Yogananda also gave this simple suggestion on the subject of values: that the effect of moral values on human nature be tested, as if in the laboratory, by observing their actual effects on people. He suggested that communities be seen as opportunities for conducting such observations, as, indeed, we have had ample opportunity to do at Ananda.
He also suggested that moral education in the schools be approached in the same way. This is the approach we take in our schools at Ananda. We have found that it works wonderfully.

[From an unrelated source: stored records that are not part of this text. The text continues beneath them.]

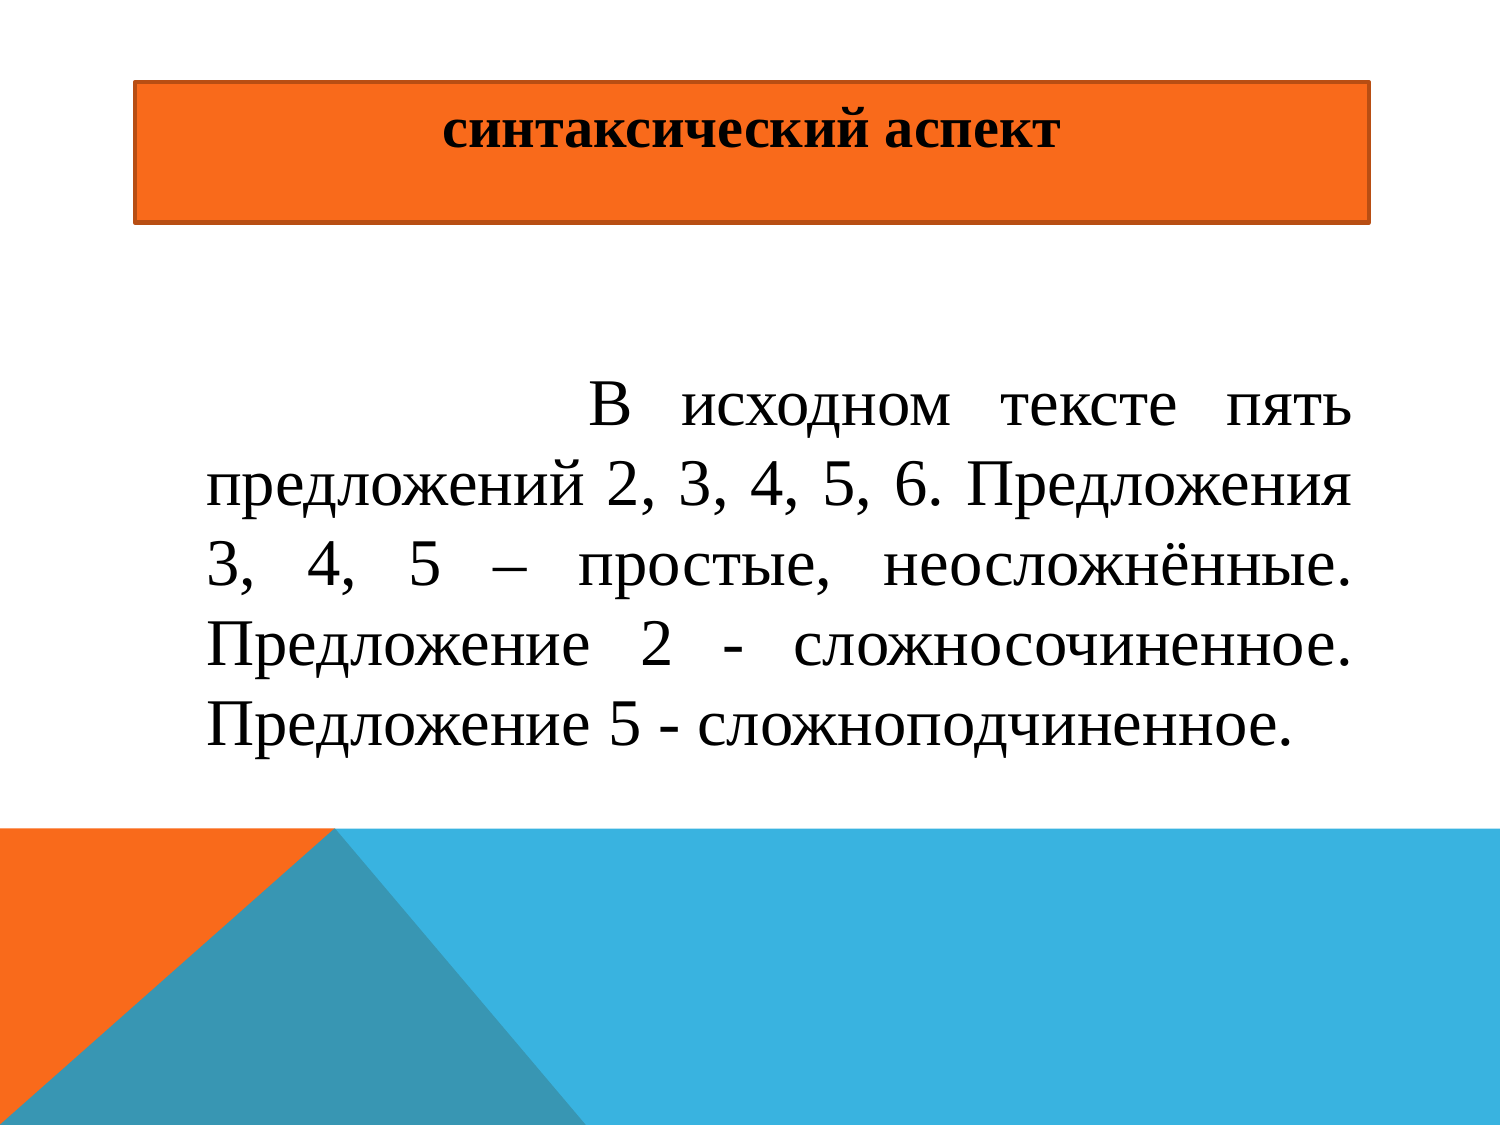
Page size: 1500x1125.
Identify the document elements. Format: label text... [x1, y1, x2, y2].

list В исходном тексте пять предложений 2, 3, 4, 5, 6. Предложения 3, 4, 5 – простые, неосложнённые. Предложение 2 - сложносочиненное. Предложение 5 - сложноподчиненное. [135, 351, 1369, 768]
title синтаксический аспект [135, 82, 1369, 223]
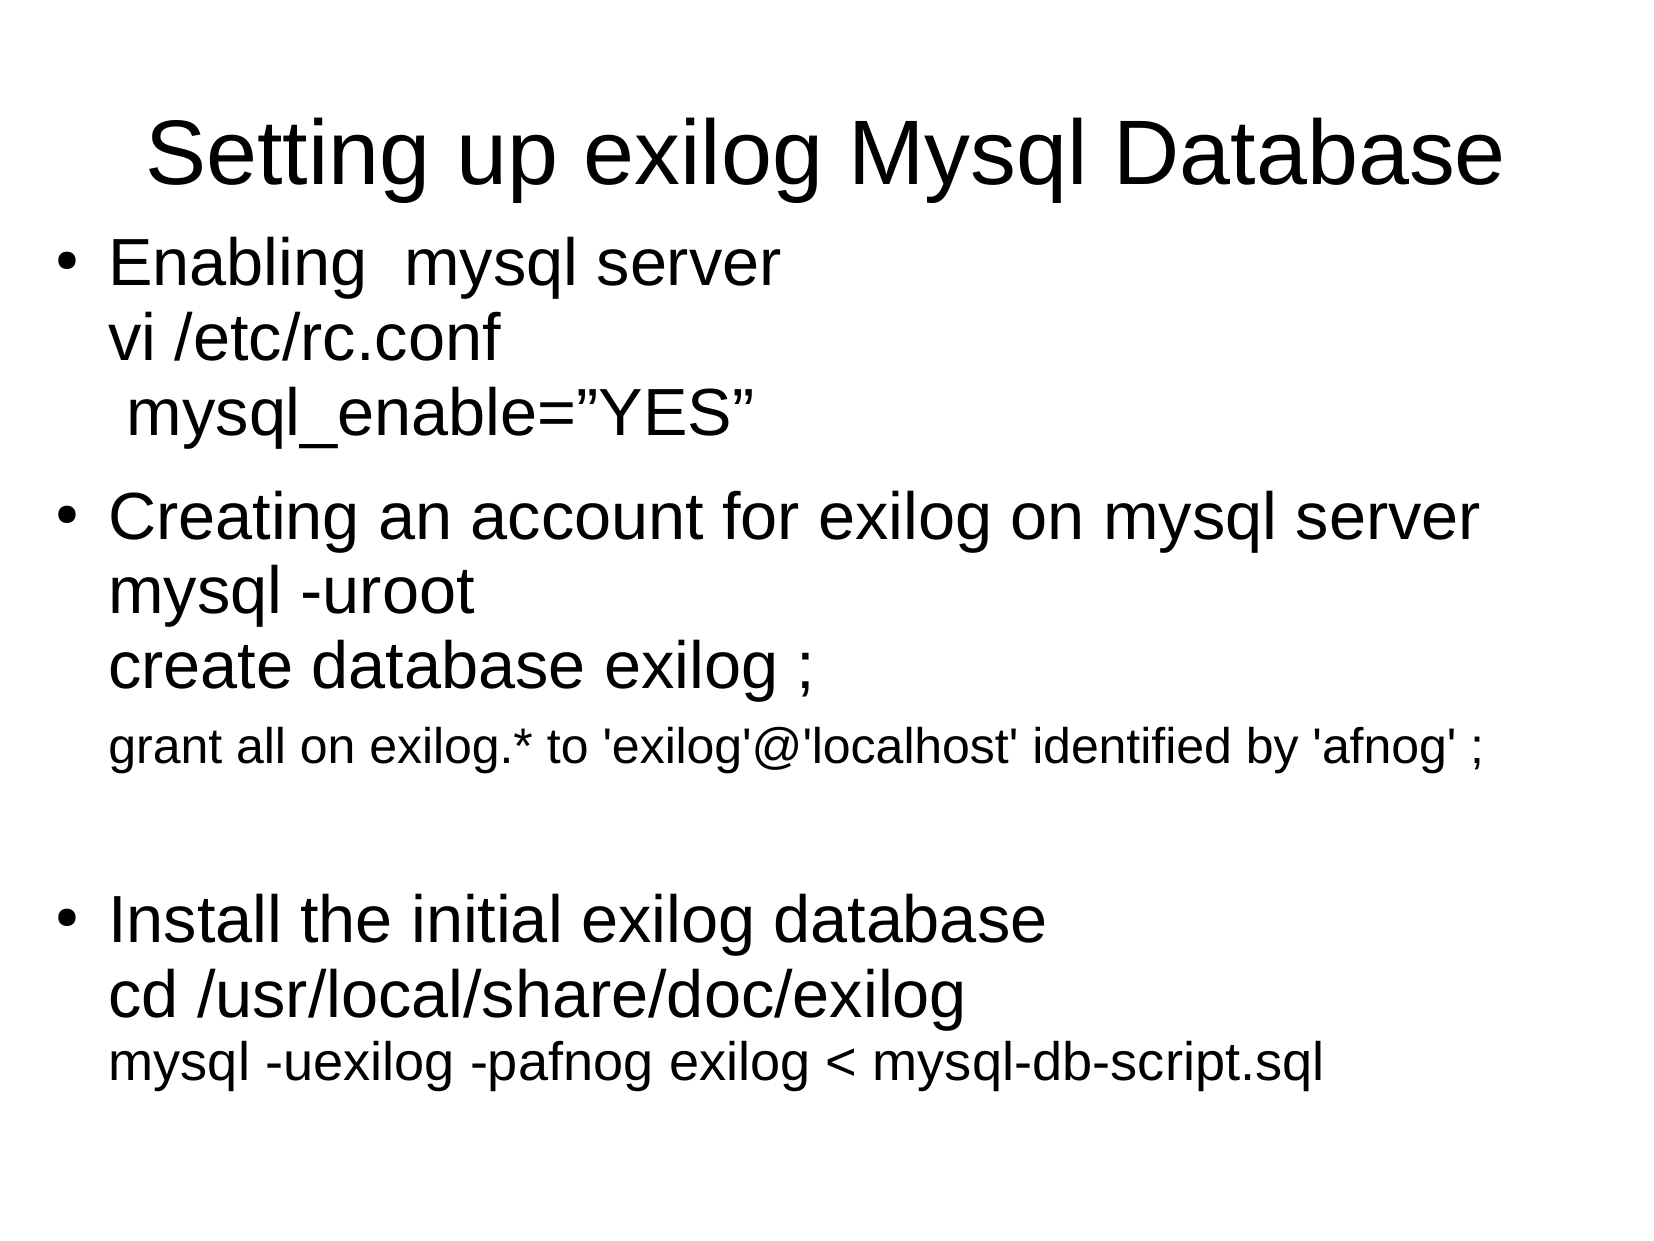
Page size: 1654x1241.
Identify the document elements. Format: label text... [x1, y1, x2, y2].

title Setting up exilog Mysql Database [82, 56, 1571, 225]
list Enabling mysql server vi /etc/rc.conf mysql_enable=”YES” Creating an account for exilog on mysql server mysql -uroot create database exilog ; grant all on exilog.* to 'exilog'@'localhost' identified by 'afnog' ; Install the initial exilog database cd /usr/local/share/doc/exilog mysql -uexilog -pafnog exilog < mysql-db-script.sql [37, 225, 1576, 1201]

Teachers and parents may complain that if too much time is spent in teaching children these things, they’ll get left behind in the race to acquire that information which will fit them to compete in the job market after they leave school. Let us look at the question this way: Two people decide to learn to ski. One of them, impatient to master the slopes, goes straight to the steepest of them and sets off downhill. Falling constantly, he covers a lot of ground, but most of it on his back, sides, and stomach.
The other beginner decides he
must first learn to master the movements of his own body. Carefully, he learns first how to turn, how to snowplow, how to stop.
Of these two skiers, which is the more likely to be the first to master the slopes?
The better that children can be taught to concentrate, to increase their awareness, and to channel negative emotions into constructive outlets, the more effectively they’ll be able to handle all the factual information they’re taught in school also.
There is also another important dimension that needs to be introduced into the schools. Children are made to study the composition of the atom. The most important question of all, however–essential, in fact, because it touches everyone at the very core of his being–is this: “How can one find happiness?” Schools, Yogananda said, should above all be treated as laboratories for the solving of this most basic of human questions.
Cities of Light, because they are dedicated to finding a better way of living, are the natural soil in which to conduct such experiments. They can prove to be–and have already proved to be–among the most exciting and rewarding aspects of living in such communities.